Output exactly the lines below, starting with the line that has "American Cystic Fibrosis" and going on through the line that has "Medical Affairs, and", both included, and no other lines.
[SOURCE MATERIAL — start]
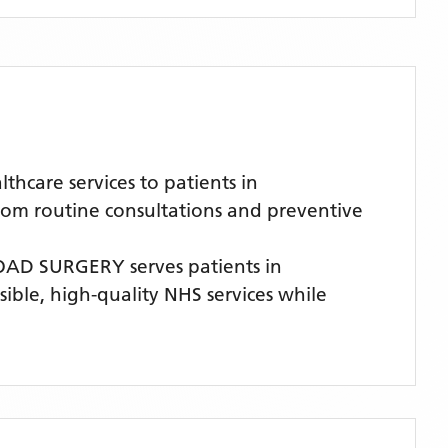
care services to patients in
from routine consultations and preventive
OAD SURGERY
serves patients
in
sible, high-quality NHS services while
[SOURCE MATERIAL — finish]
[SOURCE MATERIAL — start]
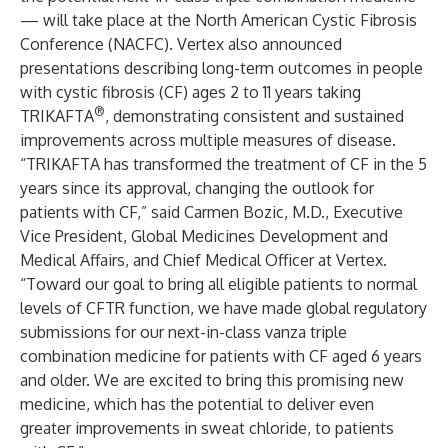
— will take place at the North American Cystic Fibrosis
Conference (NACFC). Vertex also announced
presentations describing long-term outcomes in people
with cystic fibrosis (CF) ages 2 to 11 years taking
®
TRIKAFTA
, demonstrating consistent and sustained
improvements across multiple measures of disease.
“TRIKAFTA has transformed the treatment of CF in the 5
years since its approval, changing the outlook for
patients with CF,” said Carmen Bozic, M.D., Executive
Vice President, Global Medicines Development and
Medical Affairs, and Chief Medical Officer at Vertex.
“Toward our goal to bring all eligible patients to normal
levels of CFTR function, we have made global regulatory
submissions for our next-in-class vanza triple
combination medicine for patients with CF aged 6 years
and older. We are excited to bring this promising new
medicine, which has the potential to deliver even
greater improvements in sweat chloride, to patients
[SOURCE MATERIAL — finish]
### ANSWER TO THE EXERCISE
— will take place at the North American Cystic Fibrosis
Conference (NACFC). Vertex also announced
presentations describing long-term outcomes in people
with cystic fibrosis (CF) ages 2 to 11 years taking
®
TRIKAFTA
, demonstrating consistent and sustained
improvements across multiple measures of disease.
“TRIKAFTA has transformed the treatment of CF in the 5
years since its approval, changing the outlook for
patients with CF,” said Carmen Bozic, M.D., Executive
Vice President, Global Medicines Development and
Medical Affairs, and Chief Medical Officer at Vertex.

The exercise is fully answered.